We're already familiar with the idea of linear independence as being about for some collection of vectors, whether any of the vectors can be written as a linear combination of the others. While this definition is intuitive, it's actually a bit cumbersome to use, so here's another definition that captures the same idea.
The vectors $\mathbf v_1, \dots, \mathbf v_n$ are said to be linearly independent if and only if the only linear combination $a_1 \mathbf v_1 + \cdots + a_n \mathbf v_n = \mathbf 0$ is $a_1 = \cdots a_n = 0$.
Why is this definition the same as our more intuitive definition? Consider the situation in which we have vectors that are not independent. So $a_1 \mathbf v_1 + a_2 \mathbf v_2 = \mathbf v_3$. If we rearrange this equation, we get $a_1 \mathbf v_1 + a_2 \mathbf v_2 - \mathbf v_3 = \mathbf 0$. This is a linear combination of the vectors that produces $\mathbf 0$ but the scalars aren't all 0.
This helps us understand why having linearly dependent columns can give us infinitely many solutions for an equation $A \mathbf x = \mathbf b$. Suppose $A$ has linearly dependent columns, say $\mathbf u$ and $\mathbf v$. Then I have $\mathbf u = c \mathbf v$ for some scalar $c$. Well, this gives us $\mathbf u - c\mathbf v = \mathbf 0$, which means that there exists a vector $\mathbf y$, which encodes this linear combination such that $A\mathbf y = \mathbf 0$ and $\mathbf y \neq \mathbf 0$. Then I can take another scalar $k$ and get (infinitely) more combinations of these vectors that give me $k (A \mathbf y) = A(k \mathbf y) = \mathbf 0$.

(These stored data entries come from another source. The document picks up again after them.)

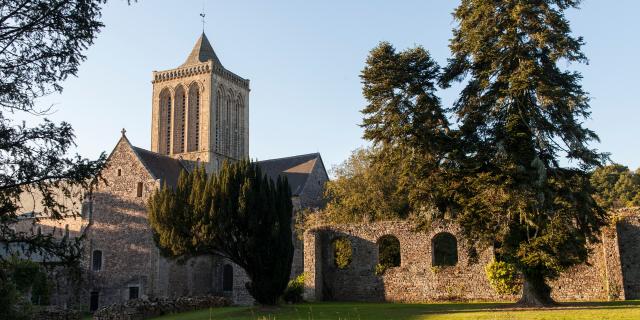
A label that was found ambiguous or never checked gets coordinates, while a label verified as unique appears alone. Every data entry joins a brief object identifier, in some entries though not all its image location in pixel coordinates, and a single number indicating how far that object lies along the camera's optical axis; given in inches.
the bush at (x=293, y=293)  973.2
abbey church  1296.8
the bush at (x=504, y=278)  900.6
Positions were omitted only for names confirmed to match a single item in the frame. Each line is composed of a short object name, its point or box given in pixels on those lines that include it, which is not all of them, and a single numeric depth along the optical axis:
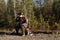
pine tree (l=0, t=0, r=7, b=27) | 14.75
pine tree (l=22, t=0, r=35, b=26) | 12.64
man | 6.06
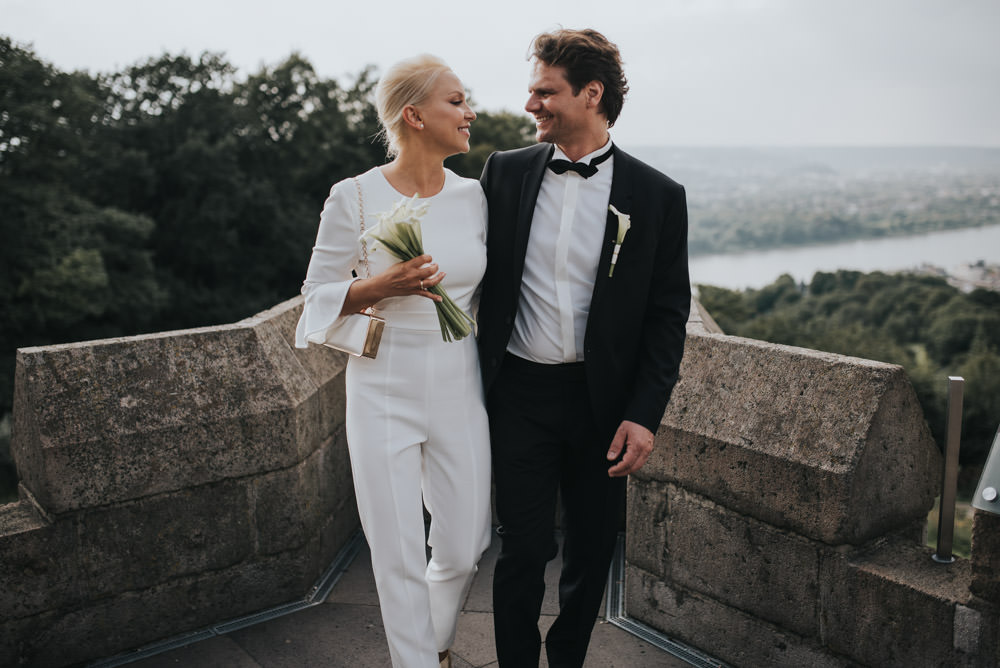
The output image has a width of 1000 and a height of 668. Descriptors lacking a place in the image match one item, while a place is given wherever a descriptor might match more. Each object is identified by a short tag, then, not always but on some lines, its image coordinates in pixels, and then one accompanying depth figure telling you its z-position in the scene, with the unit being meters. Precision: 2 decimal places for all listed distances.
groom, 2.35
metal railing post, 2.24
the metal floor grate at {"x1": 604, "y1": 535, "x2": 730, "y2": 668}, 2.84
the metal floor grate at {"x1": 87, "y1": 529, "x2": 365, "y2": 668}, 2.86
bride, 2.28
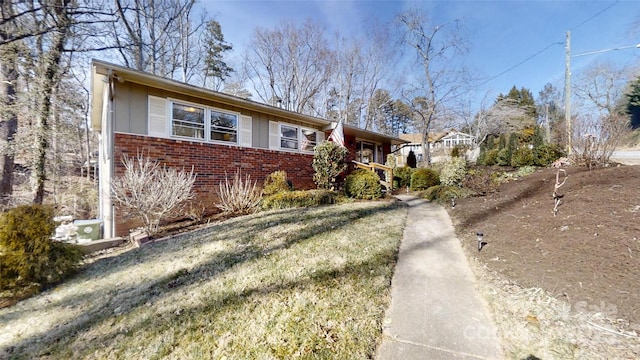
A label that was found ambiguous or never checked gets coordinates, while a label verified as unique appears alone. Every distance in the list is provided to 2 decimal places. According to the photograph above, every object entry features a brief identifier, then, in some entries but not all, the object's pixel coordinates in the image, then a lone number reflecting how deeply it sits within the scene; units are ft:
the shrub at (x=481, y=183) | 26.35
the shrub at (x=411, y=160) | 60.75
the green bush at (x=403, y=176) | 42.57
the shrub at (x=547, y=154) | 36.67
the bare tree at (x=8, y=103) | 27.63
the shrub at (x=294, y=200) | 22.99
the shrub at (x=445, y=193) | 26.27
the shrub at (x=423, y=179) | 36.19
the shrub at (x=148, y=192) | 17.39
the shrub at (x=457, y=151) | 67.89
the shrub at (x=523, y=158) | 44.41
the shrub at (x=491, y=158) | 60.75
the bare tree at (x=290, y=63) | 72.69
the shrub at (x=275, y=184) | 26.23
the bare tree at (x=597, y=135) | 21.65
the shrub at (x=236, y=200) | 22.49
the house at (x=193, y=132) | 19.21
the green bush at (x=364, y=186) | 27.45
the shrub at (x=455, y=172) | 29.84
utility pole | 42.95
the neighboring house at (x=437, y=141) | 110.28
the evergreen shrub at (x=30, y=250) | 10.48
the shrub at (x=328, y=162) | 28.43
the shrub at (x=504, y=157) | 55.31
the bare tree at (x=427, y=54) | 58.80
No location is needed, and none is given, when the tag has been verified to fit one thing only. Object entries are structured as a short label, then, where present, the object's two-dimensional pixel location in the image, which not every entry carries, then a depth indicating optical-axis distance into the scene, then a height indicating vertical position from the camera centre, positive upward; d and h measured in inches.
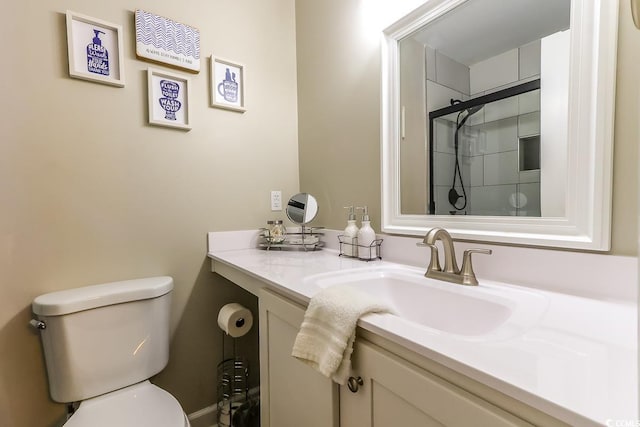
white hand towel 24.3 -11.1
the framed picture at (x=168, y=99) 50.1 +18.1
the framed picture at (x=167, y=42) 48.7 +27.6
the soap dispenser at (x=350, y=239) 49.8 -6.7
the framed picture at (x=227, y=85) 56.2 +22.8
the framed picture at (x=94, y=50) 43.9 +23.7
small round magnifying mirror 60.2 -1.7
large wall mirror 28.0 +9.3
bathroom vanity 14.6 -10.0
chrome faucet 33.9 -7.9
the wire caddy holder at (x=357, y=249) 47.4 -8.1
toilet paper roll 50.7 -20.5
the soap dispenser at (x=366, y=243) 47.4 -7.0
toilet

Now, notice that $A \mathbf x = A \mathbf x + \mathbf 0 = \mathbf b + \mathbf 0 = \mathbf b$. If I have linearly dependent columns, I have infinitely many ways to get $\mathbf 0 = A(k\mathbf y)$, which means that \[\mathbf b = A \mathbf x = A \mathbf x + \mathbf 0 = A \mathbf x + A(k \mathbf y) = A(\mathbf x + k \mathbf y),\] and therefore $\mathbf x + k \mathbf y$ is a solution for all scalars $k$. On the other hand, if I have linearly independent columns, $\mathbf 0$ is the only linear combination of columns of $A$ that gets me $\mathbf 0$.